Jedediah Jenkins, director of idea development for Invisible Children, called the criticism “myopic” and said the film represented a “tipping point” in that it got young people to care about an issue on the other side of the planet that doesn’t affect them.
#StopKony has been trending worldwide on Twitter since Tuesday, and, as of this writing, the video “Kony2012” has a combined 47 million views on YouTube and Vimeo — 32 million of which were in the last 20 hours alone.
Kony is undeniably brutal, and the World Bank estimates that under his leadership the LRA has abducted and forced around 66,000 children to fight with them during the past two decades. In October, President Obama committed 100 U.S. troops to help the Ugandan army remove Kony.

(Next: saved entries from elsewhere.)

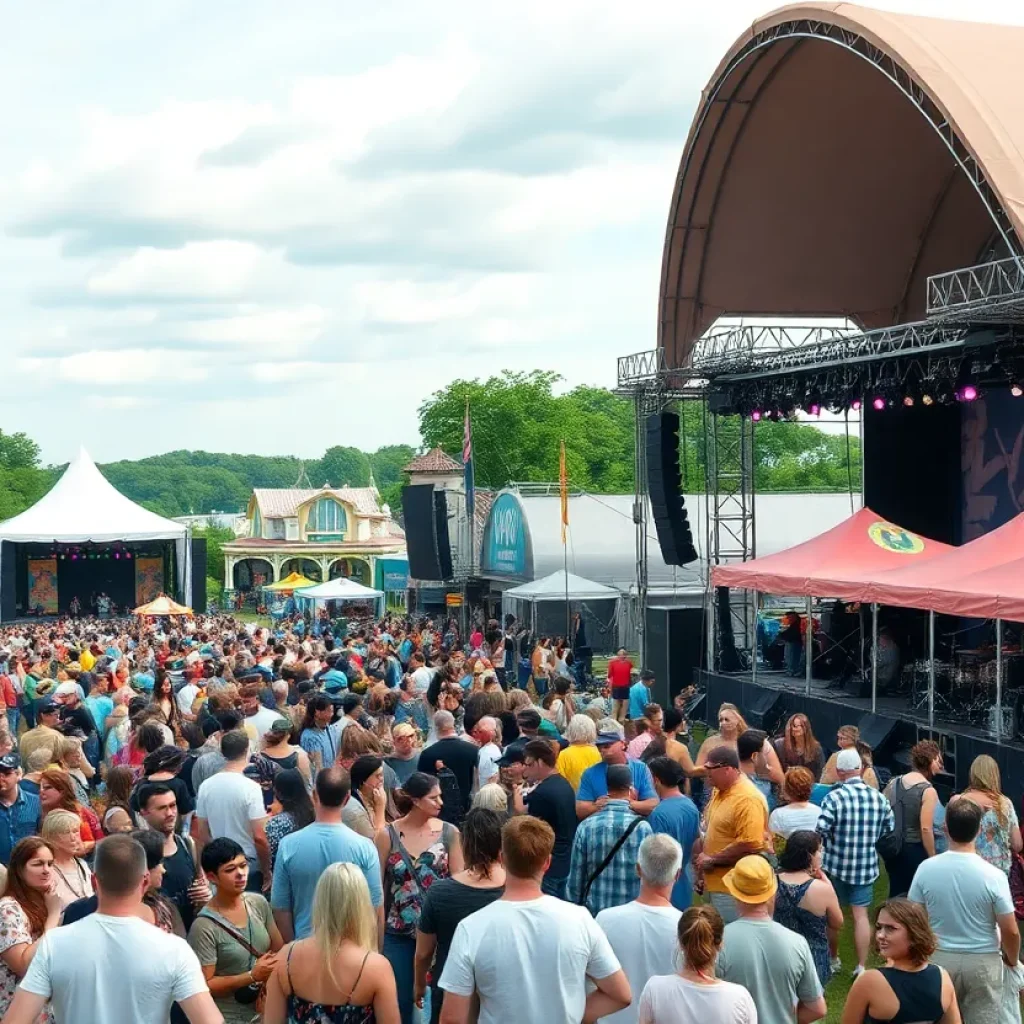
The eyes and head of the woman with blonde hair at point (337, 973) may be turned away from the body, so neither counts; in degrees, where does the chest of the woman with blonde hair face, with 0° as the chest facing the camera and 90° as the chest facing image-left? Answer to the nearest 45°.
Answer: approximately 180°

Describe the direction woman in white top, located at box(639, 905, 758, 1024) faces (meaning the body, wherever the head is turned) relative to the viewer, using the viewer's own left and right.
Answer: facing away from the viewer

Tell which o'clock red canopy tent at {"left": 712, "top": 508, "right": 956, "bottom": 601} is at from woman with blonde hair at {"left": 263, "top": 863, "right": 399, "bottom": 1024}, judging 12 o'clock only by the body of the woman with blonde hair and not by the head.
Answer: The red canopy tent is roughly at 1 o'clock from the woman with blonde hair.

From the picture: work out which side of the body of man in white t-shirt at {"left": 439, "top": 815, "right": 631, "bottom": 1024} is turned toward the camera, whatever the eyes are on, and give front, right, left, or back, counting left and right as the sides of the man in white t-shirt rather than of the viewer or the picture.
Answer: back

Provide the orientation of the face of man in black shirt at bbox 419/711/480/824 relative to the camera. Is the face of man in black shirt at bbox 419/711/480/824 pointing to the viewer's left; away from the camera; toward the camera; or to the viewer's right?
away from the camera

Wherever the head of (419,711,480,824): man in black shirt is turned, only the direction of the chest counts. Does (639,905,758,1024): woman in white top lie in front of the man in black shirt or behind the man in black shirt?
behind

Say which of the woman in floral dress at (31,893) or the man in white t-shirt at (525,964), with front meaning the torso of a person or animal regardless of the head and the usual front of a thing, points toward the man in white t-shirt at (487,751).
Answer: the man in white t-shirt at (525,964)

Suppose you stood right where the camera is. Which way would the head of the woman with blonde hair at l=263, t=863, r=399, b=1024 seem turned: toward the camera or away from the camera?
away from the camera

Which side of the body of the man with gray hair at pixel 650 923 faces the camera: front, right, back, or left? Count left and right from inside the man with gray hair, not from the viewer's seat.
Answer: back

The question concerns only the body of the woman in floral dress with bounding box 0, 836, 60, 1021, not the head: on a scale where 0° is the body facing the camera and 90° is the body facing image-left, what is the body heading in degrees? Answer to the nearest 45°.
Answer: approximately 315°

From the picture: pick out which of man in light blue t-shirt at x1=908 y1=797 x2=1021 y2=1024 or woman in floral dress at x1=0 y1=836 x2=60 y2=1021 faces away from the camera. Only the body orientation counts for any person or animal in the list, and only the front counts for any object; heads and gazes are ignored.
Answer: the man in light blue t-shirt
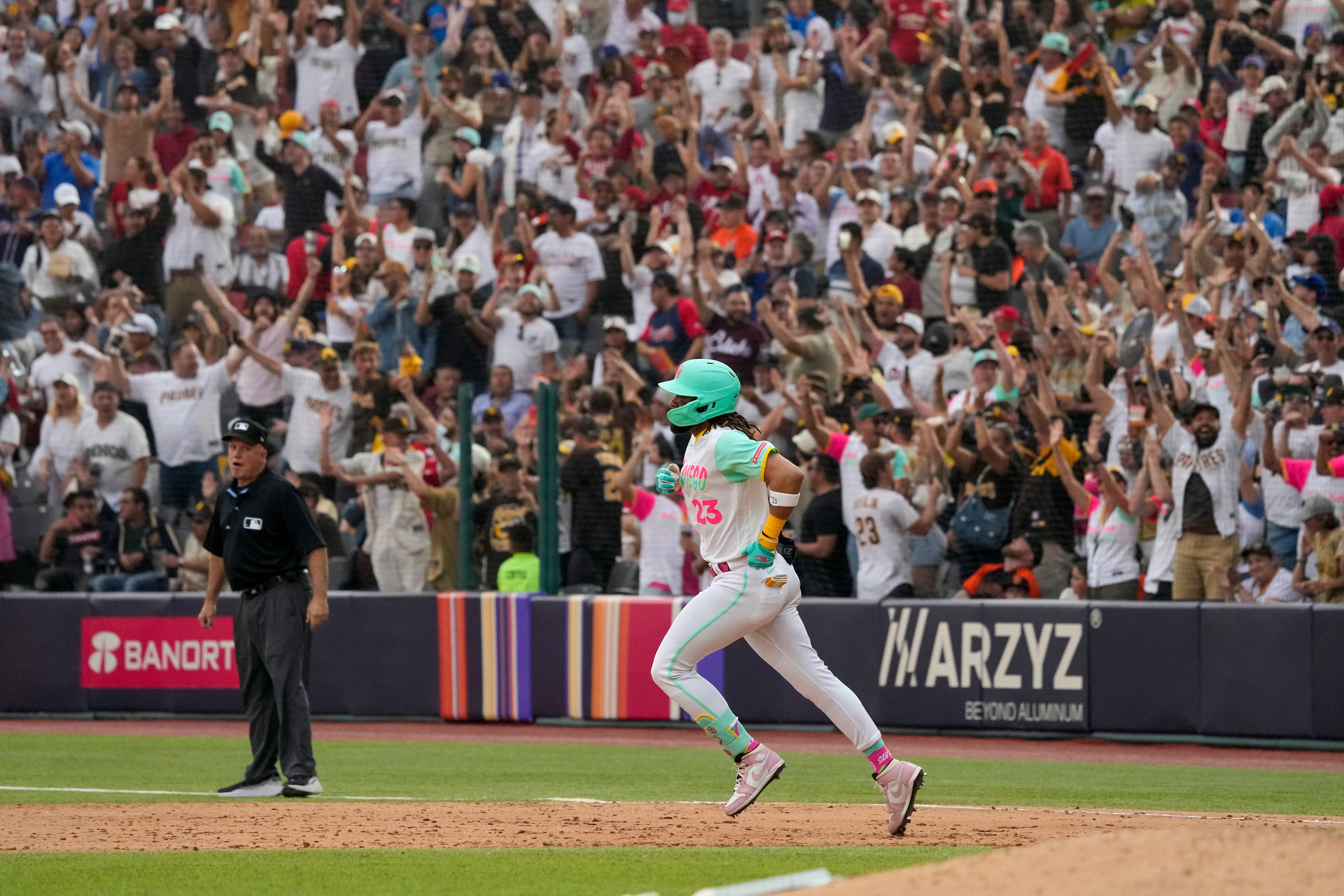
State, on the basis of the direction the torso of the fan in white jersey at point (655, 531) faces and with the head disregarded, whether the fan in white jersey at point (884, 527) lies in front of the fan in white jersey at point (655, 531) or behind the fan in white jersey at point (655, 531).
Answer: in front

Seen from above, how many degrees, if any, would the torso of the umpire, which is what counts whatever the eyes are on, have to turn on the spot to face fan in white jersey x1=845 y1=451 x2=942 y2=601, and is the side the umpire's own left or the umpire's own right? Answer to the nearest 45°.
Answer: approximately 180°

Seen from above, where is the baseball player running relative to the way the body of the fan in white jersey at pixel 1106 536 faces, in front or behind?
in front

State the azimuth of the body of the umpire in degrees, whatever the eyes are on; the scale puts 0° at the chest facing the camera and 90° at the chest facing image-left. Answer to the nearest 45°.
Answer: approximately 45°
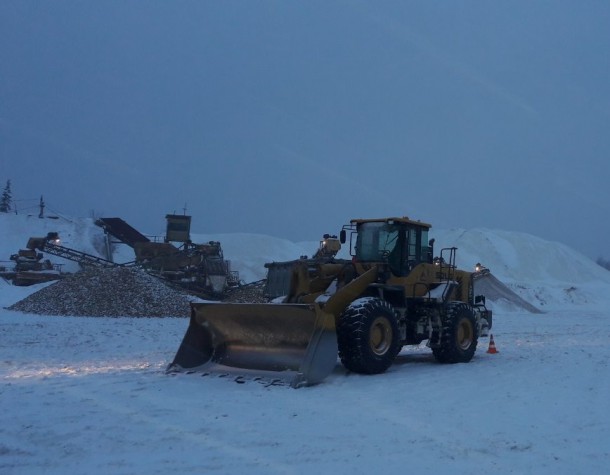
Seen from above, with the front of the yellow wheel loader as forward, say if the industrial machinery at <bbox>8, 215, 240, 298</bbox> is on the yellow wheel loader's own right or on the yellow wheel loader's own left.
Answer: on the yellow wheel loader's own right

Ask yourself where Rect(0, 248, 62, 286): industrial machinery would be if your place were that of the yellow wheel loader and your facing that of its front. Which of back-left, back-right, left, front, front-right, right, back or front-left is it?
right

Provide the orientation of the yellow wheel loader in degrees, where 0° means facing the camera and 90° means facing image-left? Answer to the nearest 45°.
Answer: approximately 45°

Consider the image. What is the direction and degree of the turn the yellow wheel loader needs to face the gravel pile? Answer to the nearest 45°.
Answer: approximately 90° to its right
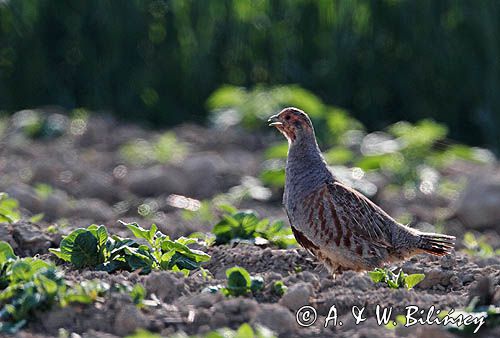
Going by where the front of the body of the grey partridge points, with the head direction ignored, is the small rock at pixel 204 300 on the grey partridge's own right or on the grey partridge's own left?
on the grey partridge's own left

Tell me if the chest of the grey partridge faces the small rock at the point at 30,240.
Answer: yes

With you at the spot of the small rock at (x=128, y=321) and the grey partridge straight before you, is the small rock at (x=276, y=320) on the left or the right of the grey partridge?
right

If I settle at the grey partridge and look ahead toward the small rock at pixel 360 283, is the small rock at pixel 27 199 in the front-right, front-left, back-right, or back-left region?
back-right

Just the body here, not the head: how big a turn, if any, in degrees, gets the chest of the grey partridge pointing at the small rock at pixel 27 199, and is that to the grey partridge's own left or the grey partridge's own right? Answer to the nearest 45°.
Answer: approximately 45° to the grey partridge's own right

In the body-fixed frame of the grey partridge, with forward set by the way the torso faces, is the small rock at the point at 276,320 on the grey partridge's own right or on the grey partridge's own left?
on the grey partridge's own left

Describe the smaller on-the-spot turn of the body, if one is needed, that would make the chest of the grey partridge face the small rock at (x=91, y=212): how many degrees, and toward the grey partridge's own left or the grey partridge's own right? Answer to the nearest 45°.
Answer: approximately 45° to the grey partridge's own right

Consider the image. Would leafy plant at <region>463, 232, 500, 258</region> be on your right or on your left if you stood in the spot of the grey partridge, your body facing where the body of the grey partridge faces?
on your right

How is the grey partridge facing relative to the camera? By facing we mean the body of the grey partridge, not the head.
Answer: to the viewer's left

But in November, a Foreign Affairs article pointedly challenged the tactics used by Invisible Children and other nonprofits working in the region. “Such organizations have manipulated facts for strategic purposes, exaggerating the scale of LRA abductions and murders and emphasizing the LRA’s use of innocent children as soldiers, and portraying Kony — a brutal man, to be sure — as uniquely awful, a Kurtz-like embodiment of evil,” the magazine wrote.
One of Invisible Children’s partner organizations, Resolve, responded to the accusation at the time in a blog post, calling it a “serious charge … published with no accompanying substantiation.”
Jenkins maintained Wednesday that the numbers of child abductions the charity uses are not exaggerated. They are often the same numbers as the ones used by Human Rights Watch and the United Nations, he said.
Charity Navigator, a U.S.-based charity evaluator, gives Invisible Children mixed rankings. The charity received four of four stars financially and two stars for the category of accountability and transparency.